=== Challenge 1 ===
Reproduce everything in the podcast transcript from "And they they" down to "ahead, I'm sorry.", word for word.

=== Document extract ===
>>>

And they they made a comment that I thought was interesting,
makes his father look like three months old, like he's
a baby, like his father's a baby. I was like,

(40:54):
you're in it's go ahead, no, go ahead, I'm sorry.

Speaker 2 (41:00):
He makes Adam seem like an.

Speaker 3 (41:01):
Adult, right, and and that is that mature? And I
think there was a I thought, oh, Adam was a
little friend to me. So you've got an adult writing
about this six year old child.

Speaker 2 (41:21):
Yeah, that's just bad.

Speaker 5 (41:24):
Yeah, you slapped around and you know, violence against anyone,
especially women, But that's just wrong.

Speaker 4 (41:33):
Exactly.

Speaker 3 (41:35):
Well still now still know Lindsay All right, I'll strangle
her later as a serial killer would say, well, that
brings us to.

Speaker 5 (41:50):
Right.

Speaker 3 (41:52):
That brings us to the next letter, which is from
Harold H. Bloom address withheld for your own safety, which
which I find extremely interesting. But we did hear a
little bit about Harold Bloom back when we were doing
the Adam Walsh case. Harold Bloom was listed as one
of the possible theories of what happened to Adam Walsh.

(42:12):
In a newspaper. He had indicated that he believed that
Adam Walsh was retribution for mister Bloom having outed Nixon.
I believe in the Watergate scandal. So that's why I
feel that he is trying to associate the happenstances of
the child murder with either a distraction or a harsh

(42:33):
warning to stop doing what he was doing against the
then President Richard Nixon. In regards to Watergate, he has,
I guess, attempted to contact FBI law enforcement. Now this
letter is actually written directly to the Walshes, so here
goes everything once again. This is written on April twenty eighth,

(42:57):
nineteen eighty two, and it says mister and missus j
On Walsh Hollywood, Florida. Dear mister and missus Walsh, I
wondered why, honestly he had to write that twice and
then Colan, which is something that I often saw the
zodiac use, as if he was starting some type of

(43:17):
complicated list, And it says, dear mister and missus Walsh Colan,
I know after all this time that you both are
as shocked as I am about your son Adam. If
I could, I would have and would now give my
life to have him return to you. I hope you
will not thank me a cruel man for what I
am about to disclose. Perhaps it will even help you

(43:39):
both at first, because it will be explained that your
son was not just picked up indiscriminately from the mall
and later murdered. It was for a definite purpose that
I'm sorry to say is myself. Many times I have
started to write this letter and failed to complete it.

(44:00):
Know if this time will let me complete same, because
it is most difficult. Adams and he a lot of
times he didn't even spell Adam Adam's name correctly. He
certainly never aposh apostrophe s for ownership.

<<<

=== Items in a dataset ===
>>>

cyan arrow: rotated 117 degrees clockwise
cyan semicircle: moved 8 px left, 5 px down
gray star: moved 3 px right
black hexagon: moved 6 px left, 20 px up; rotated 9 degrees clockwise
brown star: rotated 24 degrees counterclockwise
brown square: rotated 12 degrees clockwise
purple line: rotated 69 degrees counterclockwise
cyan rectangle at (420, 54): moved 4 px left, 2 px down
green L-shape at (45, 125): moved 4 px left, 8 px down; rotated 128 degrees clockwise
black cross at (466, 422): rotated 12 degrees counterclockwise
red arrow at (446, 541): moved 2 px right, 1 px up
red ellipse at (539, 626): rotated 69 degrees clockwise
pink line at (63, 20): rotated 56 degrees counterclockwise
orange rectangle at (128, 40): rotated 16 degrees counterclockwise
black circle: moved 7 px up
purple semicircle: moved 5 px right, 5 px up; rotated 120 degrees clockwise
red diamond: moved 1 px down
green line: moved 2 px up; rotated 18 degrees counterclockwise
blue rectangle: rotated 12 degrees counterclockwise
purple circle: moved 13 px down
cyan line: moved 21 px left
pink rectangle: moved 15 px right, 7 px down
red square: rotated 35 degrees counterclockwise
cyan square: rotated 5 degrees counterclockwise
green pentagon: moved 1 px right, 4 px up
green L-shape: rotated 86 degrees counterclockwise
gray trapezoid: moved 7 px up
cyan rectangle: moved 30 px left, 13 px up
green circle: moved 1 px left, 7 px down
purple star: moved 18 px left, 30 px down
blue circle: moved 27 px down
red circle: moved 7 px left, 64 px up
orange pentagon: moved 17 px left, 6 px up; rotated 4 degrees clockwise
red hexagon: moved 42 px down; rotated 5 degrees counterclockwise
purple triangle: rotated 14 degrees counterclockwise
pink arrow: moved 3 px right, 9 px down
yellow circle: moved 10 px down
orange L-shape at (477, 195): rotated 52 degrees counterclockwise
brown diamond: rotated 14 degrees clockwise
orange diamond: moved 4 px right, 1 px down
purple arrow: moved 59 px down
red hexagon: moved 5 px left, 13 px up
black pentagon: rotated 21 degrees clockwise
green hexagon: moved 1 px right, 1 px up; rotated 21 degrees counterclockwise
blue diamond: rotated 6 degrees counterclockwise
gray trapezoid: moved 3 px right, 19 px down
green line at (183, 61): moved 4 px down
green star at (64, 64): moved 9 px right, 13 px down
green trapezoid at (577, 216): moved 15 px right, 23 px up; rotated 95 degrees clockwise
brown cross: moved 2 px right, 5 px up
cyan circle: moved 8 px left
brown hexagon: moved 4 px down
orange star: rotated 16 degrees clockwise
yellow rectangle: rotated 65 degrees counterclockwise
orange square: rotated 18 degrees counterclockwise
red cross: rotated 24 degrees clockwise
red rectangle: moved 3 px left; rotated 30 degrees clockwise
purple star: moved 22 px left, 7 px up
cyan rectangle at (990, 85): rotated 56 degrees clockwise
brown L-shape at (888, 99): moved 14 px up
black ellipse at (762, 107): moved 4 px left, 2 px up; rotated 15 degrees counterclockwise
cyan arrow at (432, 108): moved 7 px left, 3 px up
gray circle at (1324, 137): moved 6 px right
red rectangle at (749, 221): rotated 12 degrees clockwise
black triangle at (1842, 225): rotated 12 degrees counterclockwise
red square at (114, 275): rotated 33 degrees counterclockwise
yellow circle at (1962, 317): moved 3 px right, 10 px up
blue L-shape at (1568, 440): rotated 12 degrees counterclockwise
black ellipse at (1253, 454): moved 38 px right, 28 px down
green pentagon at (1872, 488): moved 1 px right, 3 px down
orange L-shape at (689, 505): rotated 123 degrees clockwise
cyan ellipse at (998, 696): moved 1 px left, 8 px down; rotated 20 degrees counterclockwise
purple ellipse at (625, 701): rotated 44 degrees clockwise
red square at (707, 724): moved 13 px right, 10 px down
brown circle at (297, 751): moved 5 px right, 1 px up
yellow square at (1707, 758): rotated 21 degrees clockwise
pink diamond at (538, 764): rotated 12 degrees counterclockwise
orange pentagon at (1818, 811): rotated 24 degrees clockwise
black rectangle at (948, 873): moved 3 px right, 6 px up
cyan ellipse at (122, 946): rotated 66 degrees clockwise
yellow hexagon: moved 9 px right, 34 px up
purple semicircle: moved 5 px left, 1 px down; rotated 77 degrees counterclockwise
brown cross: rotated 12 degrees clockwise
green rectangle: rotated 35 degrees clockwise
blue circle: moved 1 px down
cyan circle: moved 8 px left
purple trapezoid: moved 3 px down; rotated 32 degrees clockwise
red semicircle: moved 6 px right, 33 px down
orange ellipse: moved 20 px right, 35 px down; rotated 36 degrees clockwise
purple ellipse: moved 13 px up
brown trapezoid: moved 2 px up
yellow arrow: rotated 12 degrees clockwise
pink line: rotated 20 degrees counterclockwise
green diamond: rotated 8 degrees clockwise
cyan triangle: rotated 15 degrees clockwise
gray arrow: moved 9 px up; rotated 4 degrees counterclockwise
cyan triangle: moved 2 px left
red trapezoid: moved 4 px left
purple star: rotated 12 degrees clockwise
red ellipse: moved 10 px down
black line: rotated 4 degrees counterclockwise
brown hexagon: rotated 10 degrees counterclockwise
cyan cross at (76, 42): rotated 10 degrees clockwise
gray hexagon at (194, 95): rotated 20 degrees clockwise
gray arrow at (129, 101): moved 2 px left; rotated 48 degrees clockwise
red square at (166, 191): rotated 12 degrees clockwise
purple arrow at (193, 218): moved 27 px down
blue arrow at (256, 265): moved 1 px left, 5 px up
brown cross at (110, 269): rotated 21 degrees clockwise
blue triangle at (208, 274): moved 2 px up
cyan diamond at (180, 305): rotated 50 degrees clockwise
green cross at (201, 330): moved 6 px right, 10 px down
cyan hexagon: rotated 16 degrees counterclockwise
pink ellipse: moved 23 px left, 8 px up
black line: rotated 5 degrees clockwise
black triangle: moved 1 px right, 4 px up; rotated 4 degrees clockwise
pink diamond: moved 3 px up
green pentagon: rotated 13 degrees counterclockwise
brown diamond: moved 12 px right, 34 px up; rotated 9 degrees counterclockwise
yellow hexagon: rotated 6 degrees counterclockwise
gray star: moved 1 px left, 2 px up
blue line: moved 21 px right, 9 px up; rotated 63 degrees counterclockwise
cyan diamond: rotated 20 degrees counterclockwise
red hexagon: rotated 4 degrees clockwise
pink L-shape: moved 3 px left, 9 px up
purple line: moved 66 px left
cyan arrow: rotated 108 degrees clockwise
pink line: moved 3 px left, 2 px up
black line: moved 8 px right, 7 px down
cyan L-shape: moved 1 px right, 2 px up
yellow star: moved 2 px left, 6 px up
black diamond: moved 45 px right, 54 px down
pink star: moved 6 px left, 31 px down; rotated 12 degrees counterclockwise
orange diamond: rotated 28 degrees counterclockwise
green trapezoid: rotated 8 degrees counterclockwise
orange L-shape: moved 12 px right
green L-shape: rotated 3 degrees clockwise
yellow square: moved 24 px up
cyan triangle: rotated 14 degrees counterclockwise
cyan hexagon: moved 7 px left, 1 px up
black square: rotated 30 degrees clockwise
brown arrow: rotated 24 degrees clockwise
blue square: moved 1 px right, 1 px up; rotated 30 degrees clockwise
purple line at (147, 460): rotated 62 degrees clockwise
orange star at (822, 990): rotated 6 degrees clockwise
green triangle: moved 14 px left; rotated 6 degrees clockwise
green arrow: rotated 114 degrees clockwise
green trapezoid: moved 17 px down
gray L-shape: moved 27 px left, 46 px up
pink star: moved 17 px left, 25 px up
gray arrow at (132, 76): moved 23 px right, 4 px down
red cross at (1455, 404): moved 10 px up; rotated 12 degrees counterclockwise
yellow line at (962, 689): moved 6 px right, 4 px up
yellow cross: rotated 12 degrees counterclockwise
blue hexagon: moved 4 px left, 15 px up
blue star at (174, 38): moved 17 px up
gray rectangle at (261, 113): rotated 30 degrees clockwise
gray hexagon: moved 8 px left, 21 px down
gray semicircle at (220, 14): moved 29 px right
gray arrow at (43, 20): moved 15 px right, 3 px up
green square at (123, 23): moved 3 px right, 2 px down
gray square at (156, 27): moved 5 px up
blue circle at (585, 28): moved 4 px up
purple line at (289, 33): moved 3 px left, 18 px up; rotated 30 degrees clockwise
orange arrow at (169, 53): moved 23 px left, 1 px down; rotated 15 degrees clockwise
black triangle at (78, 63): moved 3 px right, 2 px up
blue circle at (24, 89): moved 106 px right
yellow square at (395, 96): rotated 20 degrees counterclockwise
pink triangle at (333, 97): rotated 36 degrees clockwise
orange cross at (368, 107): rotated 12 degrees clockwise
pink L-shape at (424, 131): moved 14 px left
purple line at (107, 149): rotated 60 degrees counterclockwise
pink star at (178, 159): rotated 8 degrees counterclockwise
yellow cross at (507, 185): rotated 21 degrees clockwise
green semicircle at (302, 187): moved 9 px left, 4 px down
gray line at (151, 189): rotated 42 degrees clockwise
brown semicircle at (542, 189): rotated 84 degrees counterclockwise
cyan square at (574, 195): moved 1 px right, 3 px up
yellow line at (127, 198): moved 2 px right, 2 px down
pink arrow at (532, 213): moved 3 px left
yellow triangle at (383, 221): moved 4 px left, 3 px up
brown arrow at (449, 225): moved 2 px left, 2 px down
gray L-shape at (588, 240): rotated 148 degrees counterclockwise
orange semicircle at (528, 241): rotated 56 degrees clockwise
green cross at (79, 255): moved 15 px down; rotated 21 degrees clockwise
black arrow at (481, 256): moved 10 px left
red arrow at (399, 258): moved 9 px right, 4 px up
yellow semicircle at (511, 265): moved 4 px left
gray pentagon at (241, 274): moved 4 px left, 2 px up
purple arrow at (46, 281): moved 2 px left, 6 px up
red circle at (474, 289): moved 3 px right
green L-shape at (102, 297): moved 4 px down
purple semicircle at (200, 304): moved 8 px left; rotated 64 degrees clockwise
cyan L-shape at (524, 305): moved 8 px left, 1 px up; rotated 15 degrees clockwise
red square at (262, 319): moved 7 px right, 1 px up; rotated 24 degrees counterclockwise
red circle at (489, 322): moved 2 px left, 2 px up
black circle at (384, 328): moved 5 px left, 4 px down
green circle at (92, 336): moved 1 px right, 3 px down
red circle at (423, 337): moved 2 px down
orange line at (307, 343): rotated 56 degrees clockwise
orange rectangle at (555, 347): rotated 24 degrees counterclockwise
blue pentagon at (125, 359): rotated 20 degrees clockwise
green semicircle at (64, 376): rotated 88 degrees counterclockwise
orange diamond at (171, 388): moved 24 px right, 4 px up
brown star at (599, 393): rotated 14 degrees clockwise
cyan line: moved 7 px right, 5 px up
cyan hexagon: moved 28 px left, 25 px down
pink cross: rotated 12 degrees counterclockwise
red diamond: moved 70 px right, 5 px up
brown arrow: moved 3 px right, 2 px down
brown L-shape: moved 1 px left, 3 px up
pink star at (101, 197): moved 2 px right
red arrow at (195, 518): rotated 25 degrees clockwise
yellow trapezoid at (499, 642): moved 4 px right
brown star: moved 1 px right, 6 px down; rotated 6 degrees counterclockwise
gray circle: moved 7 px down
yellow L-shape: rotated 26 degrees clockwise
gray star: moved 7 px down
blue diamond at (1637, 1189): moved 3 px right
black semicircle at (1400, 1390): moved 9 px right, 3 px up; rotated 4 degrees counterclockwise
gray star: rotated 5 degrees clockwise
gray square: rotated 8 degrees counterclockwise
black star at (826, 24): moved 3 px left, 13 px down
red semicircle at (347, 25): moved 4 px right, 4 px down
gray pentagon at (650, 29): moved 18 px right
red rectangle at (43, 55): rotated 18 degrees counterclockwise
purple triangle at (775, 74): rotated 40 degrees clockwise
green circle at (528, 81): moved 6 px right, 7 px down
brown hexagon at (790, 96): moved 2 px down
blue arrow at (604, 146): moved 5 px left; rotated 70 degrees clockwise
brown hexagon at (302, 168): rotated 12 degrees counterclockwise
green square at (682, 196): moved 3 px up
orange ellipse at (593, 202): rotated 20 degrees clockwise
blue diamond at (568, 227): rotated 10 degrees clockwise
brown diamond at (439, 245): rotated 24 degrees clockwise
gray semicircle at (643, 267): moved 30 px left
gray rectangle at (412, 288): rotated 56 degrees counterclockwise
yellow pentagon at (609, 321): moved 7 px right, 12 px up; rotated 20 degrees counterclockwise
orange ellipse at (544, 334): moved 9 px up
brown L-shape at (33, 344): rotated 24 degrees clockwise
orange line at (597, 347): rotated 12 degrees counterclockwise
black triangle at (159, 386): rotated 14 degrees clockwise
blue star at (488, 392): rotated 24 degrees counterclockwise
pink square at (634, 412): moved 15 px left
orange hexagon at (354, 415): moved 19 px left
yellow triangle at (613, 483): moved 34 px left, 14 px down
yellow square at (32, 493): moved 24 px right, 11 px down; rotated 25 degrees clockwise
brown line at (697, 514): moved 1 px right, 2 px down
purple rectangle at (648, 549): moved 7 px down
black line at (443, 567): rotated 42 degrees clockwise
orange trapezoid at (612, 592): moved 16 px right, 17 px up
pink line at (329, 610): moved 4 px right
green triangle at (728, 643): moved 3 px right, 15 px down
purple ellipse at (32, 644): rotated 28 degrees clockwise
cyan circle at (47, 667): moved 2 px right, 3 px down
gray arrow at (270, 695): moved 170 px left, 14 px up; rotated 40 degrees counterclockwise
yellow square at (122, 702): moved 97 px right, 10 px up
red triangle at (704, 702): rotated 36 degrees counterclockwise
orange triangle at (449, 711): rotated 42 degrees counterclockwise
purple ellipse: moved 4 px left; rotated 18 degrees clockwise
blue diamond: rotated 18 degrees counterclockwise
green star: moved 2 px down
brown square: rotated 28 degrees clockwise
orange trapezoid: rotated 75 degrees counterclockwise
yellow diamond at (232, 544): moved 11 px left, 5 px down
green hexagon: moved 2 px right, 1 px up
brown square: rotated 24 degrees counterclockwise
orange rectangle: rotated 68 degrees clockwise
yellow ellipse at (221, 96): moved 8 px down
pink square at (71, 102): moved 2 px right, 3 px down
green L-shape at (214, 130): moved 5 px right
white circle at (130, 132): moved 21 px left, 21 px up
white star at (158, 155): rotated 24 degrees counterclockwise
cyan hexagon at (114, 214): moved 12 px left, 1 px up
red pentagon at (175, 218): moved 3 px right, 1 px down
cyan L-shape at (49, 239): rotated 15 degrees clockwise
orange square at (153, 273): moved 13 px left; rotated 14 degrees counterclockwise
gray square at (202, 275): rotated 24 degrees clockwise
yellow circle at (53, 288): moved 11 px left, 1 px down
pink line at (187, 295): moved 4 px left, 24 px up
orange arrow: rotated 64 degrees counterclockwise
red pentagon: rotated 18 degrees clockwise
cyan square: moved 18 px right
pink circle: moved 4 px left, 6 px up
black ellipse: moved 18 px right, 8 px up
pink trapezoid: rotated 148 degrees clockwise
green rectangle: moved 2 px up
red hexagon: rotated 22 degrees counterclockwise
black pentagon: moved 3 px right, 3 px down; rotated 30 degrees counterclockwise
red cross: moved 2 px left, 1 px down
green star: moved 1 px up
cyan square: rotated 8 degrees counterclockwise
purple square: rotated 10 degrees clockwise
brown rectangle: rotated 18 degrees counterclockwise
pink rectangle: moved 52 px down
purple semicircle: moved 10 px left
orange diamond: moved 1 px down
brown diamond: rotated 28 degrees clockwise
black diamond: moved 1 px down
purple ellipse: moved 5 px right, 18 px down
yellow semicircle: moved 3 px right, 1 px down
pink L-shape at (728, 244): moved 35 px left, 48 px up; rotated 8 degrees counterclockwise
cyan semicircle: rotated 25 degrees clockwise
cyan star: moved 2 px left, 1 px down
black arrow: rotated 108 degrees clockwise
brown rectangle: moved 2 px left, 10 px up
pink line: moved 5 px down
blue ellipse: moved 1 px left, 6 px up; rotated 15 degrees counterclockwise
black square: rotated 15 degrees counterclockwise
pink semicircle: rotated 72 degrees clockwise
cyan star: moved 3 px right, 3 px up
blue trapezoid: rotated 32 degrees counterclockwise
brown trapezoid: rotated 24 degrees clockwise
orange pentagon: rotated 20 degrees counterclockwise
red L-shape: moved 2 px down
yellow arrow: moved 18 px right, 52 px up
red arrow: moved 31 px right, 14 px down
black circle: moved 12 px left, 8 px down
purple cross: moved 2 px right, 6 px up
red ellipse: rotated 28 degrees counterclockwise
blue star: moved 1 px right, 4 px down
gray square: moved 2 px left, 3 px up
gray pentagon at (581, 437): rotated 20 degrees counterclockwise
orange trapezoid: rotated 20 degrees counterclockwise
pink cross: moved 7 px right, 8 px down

<<<

=== Challenge 2 ===
Transcribe the records word for word, covering everything from the very first line down to the line containing "blue circle: moved 27 px down", both included.

=== Problem solution 1 ===
And they they made a comment that I thought was interesting,
makes his father look like three months old, like he's
a baby, like his father's a baby. I was like,

(40:54):
you're in it's go ahead, no, go ahead, I'm sorry.

=== Problem solution 2 ===
cyan arrow: rotated 117 degrees clockwise
cyan semicircle: moved 8 px left, 5 px down
gray star: moved 3 px right
black hexagon: moved 6 px left, 20 px up; rotated 9 degrees clockwise
brown star: rotated 24 degrees counterclockwise
brown square: rotated 12 degrees clockwise
purple line: rotated 69 degrees counterclockwise
cyan rectangle at (420, 54): moved 4 px left, 2 px down
green L-shape at (45, 125): moved 4 px left, 8 px down; rotated 128 degrees clockwise
black cross at (466, 422): rotated 12 degrees counterclockwise
red arrow at (446, 541): moved 2 px right, 1 px up
red ellipse at (539, 626): rotated 69 degrees clockwise
pink line at (63, 20): rotated 56 degrees counterclockwise
orange rectangle at (128, 40): rotated 16 degrees counterclockwise
black circle: moved 7 px up
purple semicircle: moved 5 px right, 5 px up; rotated 120 degrees clockwise
red diamond: moved 1 px down
green line: moved 2 px up; rotated 18 degrees counterclockwise
blue rectangle: rotated 12 degrees counterclockwise
purple circle: moved 13 px down
cyan line: moved 21 px left
pink rectangle: moved 15 px right, 7 px down
red square: rotated 35 degrees counterclockwise
cyan square: rotated 5 degrees counterclockwise
green pentagon: moved 1 px right, 4 px up
green L-shape: rotated 86 degrees counterclockwise
gray trapezoid: moved 7 px up
cyan rectangle: moved 30 px left, 13 px up
green circle: moved 1 px left, 7 px down
purple star: moved 18 px left, 30 px down
blue circle: moved 27 px down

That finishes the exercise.